The Wound That Won’t Heal: Idaho’s Far-Reaching Phosphate Pollution
While the pollution at the FMC site rivals the story in the movie Erin Brockovich, the story of phosphate in Idaho actually has a much wider reach, spanning the entire Phosphoria Formation that lies underground across western Idaho, southwestern Montana, western Wyoming and northern Utah.
Deposited by an ancient shallow sea, the deposits have yielded 44 mines in Idaho. Seventeen of those are now Superfund sites, due to selenium contamination that threatens fish, livestock and terrestrial wildlife.
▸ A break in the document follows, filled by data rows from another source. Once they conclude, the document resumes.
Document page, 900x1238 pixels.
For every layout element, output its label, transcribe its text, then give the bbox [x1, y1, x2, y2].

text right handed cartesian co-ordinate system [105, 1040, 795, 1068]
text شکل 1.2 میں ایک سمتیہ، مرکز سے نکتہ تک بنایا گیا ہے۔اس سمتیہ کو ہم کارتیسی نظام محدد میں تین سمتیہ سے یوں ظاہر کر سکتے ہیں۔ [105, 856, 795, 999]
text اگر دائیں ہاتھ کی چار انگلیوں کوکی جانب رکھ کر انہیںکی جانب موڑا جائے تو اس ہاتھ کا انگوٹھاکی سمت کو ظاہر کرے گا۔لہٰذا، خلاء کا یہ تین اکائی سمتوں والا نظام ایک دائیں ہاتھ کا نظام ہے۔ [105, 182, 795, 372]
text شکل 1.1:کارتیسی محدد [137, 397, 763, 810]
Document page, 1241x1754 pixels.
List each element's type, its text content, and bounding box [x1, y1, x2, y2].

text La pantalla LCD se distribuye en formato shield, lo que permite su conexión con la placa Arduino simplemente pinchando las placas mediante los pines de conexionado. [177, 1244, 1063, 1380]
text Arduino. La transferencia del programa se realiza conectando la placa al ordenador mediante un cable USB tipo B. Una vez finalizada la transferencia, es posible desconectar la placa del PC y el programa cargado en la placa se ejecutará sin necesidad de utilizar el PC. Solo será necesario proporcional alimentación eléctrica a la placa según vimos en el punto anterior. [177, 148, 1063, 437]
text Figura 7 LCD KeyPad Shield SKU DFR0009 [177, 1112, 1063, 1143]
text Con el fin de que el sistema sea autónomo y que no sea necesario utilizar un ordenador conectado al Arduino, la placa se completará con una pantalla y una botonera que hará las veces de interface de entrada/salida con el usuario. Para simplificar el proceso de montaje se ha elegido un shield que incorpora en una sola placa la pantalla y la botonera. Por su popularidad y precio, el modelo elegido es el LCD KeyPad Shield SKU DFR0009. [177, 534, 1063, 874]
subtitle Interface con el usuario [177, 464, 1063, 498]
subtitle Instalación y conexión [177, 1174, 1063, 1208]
The J.R. Simplot Company’s Smoky Canyon Mine, east of Fort Hall near Idaho’s border with Wyoming, garnered national attention last year after the New York Times and The Daily Show with Jon Stewart reported that fish abnormalities have been linked to selenium contamination there, even as Simplot petitions the state to double the selenium limits. Those studies continue to generate controversy, and the selenium limit hasn’t been changed. The most recent estimate of a full selenium cleanup at that mine comes in at $112 million.
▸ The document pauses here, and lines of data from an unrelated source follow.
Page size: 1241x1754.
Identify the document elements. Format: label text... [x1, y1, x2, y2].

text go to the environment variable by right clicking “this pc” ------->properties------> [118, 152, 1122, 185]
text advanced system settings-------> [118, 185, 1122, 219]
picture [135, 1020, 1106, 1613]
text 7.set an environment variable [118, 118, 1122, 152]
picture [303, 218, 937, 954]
By comparison, hardly anyone knows about the Gay Mine on the Fort Hall Indian Reservation. But tribal members worry about the waste rock dumps, ore stockpiles, and open pits – especially the ones with cliffed-out walls at risk of collapse – across the nearly 8,500 acre site. There are no fences to prevent cattle from lounging on the shores of selenium-laden ponds that have formed in some abandoned pits, or descending into others, only to become stuck and die.
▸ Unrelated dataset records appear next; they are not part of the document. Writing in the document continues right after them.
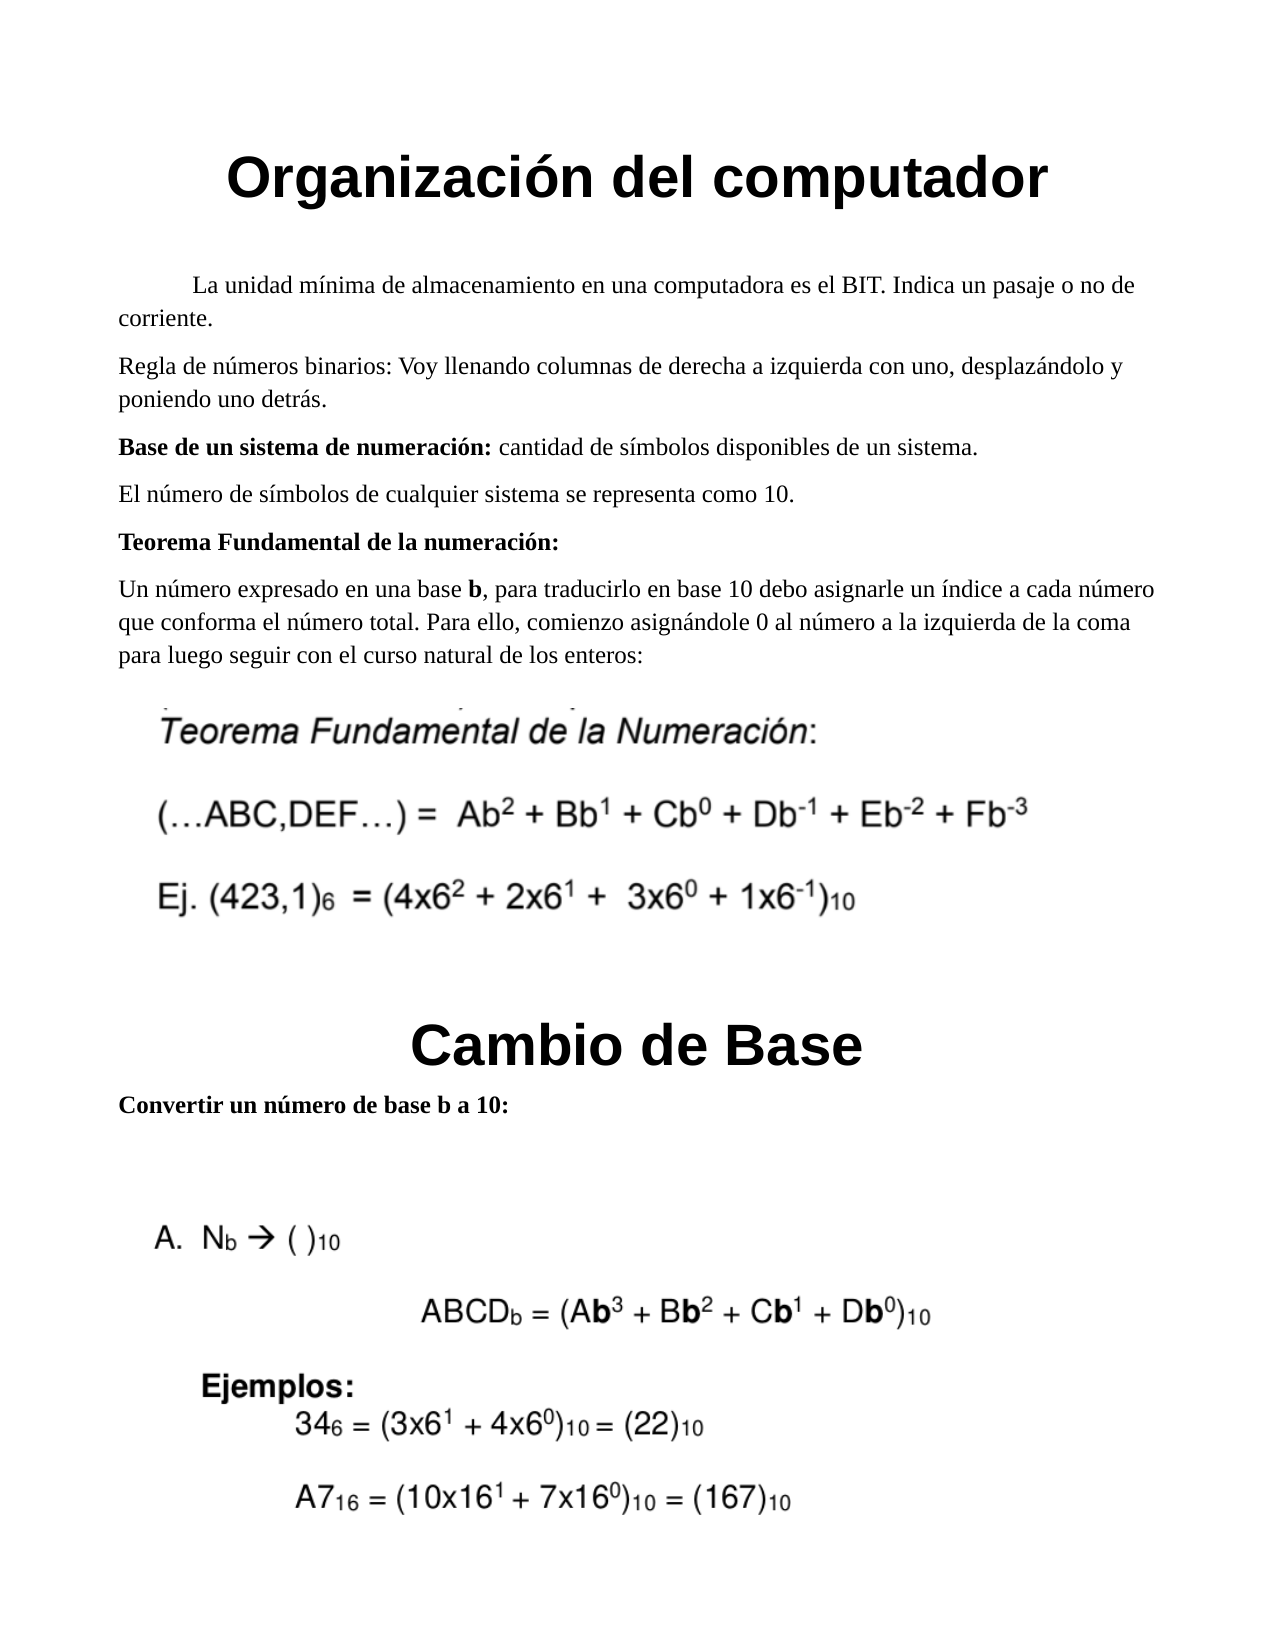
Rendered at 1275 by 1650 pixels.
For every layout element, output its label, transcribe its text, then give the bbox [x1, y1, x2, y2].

text Regla de números binarios: Voy llenando columnas de derecha a izquierda con uno, desplazándolo y poniendo uno detrás. [118, 351, 1157, 413]
text Teorema Fundamental de la numeración: [118, 527, 1157, 556]
title Organización del computador [118, 143, 1157, 210]
text Un número expresado en una base b, para traducirlo en base 10 debo asignarle un índice a cada número que conforma el número total. Para ello, comienzo asignándole 0 al número a la izquierda de la coma para luego seguir con el curso natural de los enteros: [118, 574, 1157, 967]
text Base de un sistema de numeración: cantidad de símbolos disponibles de un sistema. [118, 432, 1157, 460]
text La unidad mínima de almacenamiento en una computadora es el BIT. Indica un pasaje o no de corriente. [118, 270, 1157, 332]
text Convertir un número de base b a 10: [118, 1091, 1157, 1185]
text El número de símbolos de cualquier sistema se representa como 10. [118, 479, 1157, 508]
title Cambio de Base [118, 1011, 1157, 1078]
picture [124, 708, 1164, 939]
picture [34, 1187, 1074, 1536]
Talia Martin and Zannita Fast Horse-Pongah, environmental scientists in the tribes’ Environmental Waste Management Division, routinely visit the area to collect water and soil samples, in the hopes that their work will contribute to reclamation work one day. But so far, that work has not begun.
Meanwhile, the Gay Mine is just another part of the reservation that’s been rendered dangerous by the phosphate industry. The J.R. Simplot’s fertilizer plant in Pocatello puts enough fluoride into the air to poison Bannock Creek, a tributary of the Snake River where the fishing should be excellent. The tribes also can’t eat fish out of the Portneuf River bottoms, nor perform the Ghost Dance at a traditional site called Ross Park. Ceremonies are also precluded at the poisoned Gay Mine. Livestock shouldn’t be grazing there, either; Martin and Fast Horse-Pongah hate that some tribal ranchers turn a blind eye to the risks.
And Fast Horse-Pongah is one of many people frustrated because they have frozen land near the still-poisoned mine.
“I would like to build on that land,” she says, “but the tribe says it’s too dangerous.”